I do need to note the novel’s most significant drawback: some unnecessarily obscure vocabulary choices. Maybe gamers can be forgiven for thinking in words like “echt”, “ludic”, and even “grok”, but a passage like the following just comes off as precious (and is the reason I rounded down to four stars instead of up to five):
Zoe was sitting in the living room, cross-legged on a large ikat silk pillow and playing the pan flute, which she was currently learning. Her Titian hair fell past her breasts and her only habiliments were her white cotton underwear.
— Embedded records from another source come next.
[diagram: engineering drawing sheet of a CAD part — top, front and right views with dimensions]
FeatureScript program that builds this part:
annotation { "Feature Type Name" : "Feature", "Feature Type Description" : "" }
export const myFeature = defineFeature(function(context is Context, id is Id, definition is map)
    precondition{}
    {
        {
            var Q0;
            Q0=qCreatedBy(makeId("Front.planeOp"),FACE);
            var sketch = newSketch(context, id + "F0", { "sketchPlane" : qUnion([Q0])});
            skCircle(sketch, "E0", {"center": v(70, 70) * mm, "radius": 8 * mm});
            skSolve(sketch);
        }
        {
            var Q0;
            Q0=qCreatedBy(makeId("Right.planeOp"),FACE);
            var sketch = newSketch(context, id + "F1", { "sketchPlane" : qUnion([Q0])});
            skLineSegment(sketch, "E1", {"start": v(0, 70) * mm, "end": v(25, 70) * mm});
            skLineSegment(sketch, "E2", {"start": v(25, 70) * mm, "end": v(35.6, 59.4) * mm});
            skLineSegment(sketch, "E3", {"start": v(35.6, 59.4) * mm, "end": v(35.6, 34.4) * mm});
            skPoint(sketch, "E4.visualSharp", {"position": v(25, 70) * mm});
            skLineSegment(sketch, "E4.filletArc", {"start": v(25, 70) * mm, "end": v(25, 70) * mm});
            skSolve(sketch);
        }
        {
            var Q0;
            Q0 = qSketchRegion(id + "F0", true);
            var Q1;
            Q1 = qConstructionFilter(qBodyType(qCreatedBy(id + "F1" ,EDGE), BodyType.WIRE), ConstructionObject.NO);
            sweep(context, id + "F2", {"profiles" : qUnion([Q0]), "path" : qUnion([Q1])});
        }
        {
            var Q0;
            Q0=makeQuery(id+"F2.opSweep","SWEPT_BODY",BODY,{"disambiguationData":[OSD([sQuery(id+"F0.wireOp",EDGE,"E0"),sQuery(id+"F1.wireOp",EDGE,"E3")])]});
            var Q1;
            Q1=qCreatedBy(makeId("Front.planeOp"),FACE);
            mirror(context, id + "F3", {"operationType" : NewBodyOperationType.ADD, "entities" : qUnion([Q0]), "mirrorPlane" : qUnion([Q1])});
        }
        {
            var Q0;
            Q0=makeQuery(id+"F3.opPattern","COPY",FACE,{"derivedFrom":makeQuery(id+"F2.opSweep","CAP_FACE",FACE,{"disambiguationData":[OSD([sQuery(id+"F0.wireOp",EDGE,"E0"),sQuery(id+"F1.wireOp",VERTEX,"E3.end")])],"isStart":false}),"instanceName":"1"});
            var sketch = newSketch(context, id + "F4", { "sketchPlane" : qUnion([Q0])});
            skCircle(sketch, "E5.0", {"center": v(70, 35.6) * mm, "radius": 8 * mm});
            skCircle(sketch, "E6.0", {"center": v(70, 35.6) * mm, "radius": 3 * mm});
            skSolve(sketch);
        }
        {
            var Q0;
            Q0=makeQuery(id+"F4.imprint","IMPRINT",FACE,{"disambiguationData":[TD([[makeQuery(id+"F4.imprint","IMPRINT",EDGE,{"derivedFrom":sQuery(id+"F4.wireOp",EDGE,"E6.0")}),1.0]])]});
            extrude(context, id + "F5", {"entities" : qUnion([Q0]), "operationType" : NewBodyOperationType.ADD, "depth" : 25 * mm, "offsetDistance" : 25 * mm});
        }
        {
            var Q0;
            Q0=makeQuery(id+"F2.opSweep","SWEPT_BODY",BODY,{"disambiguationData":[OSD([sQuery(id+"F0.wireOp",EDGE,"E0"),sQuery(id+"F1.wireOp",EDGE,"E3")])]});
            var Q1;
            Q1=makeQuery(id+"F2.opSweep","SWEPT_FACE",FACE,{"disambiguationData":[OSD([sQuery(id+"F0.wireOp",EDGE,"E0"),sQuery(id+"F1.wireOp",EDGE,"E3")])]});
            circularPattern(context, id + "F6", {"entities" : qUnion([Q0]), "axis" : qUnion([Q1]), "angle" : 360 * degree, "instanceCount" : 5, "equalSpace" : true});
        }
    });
On the other hand, I can’t stress enough how much I loved the artistic descriptions of the games that were developed (and the collaborative process behind their creation); I loved the philosophical bits about how role-playing in video games (as well as acting on stage or even drawing and solving mazes or seeing the hidden image in a Magic Eye image) unleashes the unconscious mind into the world; I weirdly loved how unglamourous Zevin makes LA sound; and most of all, I loved Sadie and Sam and this story of a remarkable relationship. So much to love here.